• **TAREAS PROPUESTAS**
A – Responde según el relato sobre el taller en la feria del libro cruceña:
(i) ¿Cómo se llamaba el colegio de los muchachos?
(ii) ¿Cuántos de ellos practicaban el boxeo como actividad deportiva?
(iii) ¿Con qué compara el relato los brazos del muchacho pequeño?
B – Prosigue el relato sobre el taller de combate en la feria del libro cruceña a partir de su última oración.

HURACAN CARTER, O LA LECTURA COMO ARMA DE DEFENSA PERSONAL



La pregunta merodeaba como un cuchicheo entre dos señoras que veían con mala cara aquella escena. ¿Por qué en plena feria del libro cruceña, en uno de sus talleres, se veía a un individuo -seguro el tallerista- enseñando a los muchachos de colegio ciertas posiciones de combate? Los había hecho pararse de a dos frente a frente, y este profesor, como creyéndose en un gimnasio o un dojo de artes marciales, les corregía la postura, les enseñaba dónde colocar la mano, y les hacía encararse para mantenerse bien perfilados. Para suerte de este señor, los chicos del Colegio de la Sierra, así se llamaba, ya tenían algún conocimiento del boxeo, también de la MMA, de hecho dos de ellos practicaban el boxeo como actividad deportiva; uno de ellos era muy grande y pesado, tenía la expresión de una persona amigable, inocente, tes muy blanca, se veía algo bonachón pero al mismo tiempo firme; el otro muchacho era más bien pequeño, de brazos largos como los de un mono trepador, hablaba con soltura, tenía las señas de aquel alborotador a quien todos siguen en el curso cuando las energías reclaman una revuelta. A este último se le daba por dar sus apreciaciones sobre el combate con frecuencia, y lo hacía con pericia, como si hubiera vivido ya unos años más de los que aparentaba.

• **BLOQUE DE DATOS**
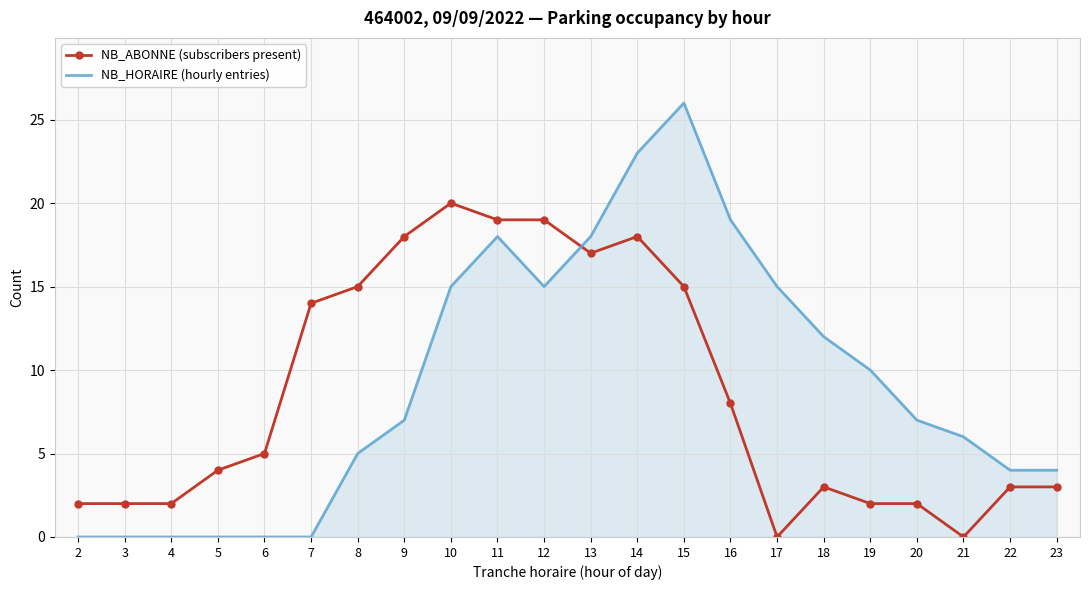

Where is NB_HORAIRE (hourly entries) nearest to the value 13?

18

• **RESPUESTAS POR TAREA**
A –
(i) Colegio de la Sierra.
(ii) Dos.
(iii) Con los de un mono trepador.

B –
Así, el taller se fue desarrollando de manera extraña. Lo primero que se preguntaron fue ¿acaso sólo se leen los libros? ¿no se podría leer un cuadro de pintura, una escultura, una obra de arte contemporáneo, y tal vez un partido de fútbol, quizá hasta una pelea de box? Tal vez sí. La conversación los llevó a hablar de estrategia, el profesor les planteó la interrogante ¿cómo debería pelearle el pequeño al grandote para tener chances de ganar? El pequeño propuso rápidamente: "tendría que acercarme lo más posible y desde adentro lanzar volados a la cabeza, eso nos dijo el profesor". No son sus palabras exactas, pero esa era su idea, hablaba mientras explicaba con su cuerpo movedizo lo que debería hacer.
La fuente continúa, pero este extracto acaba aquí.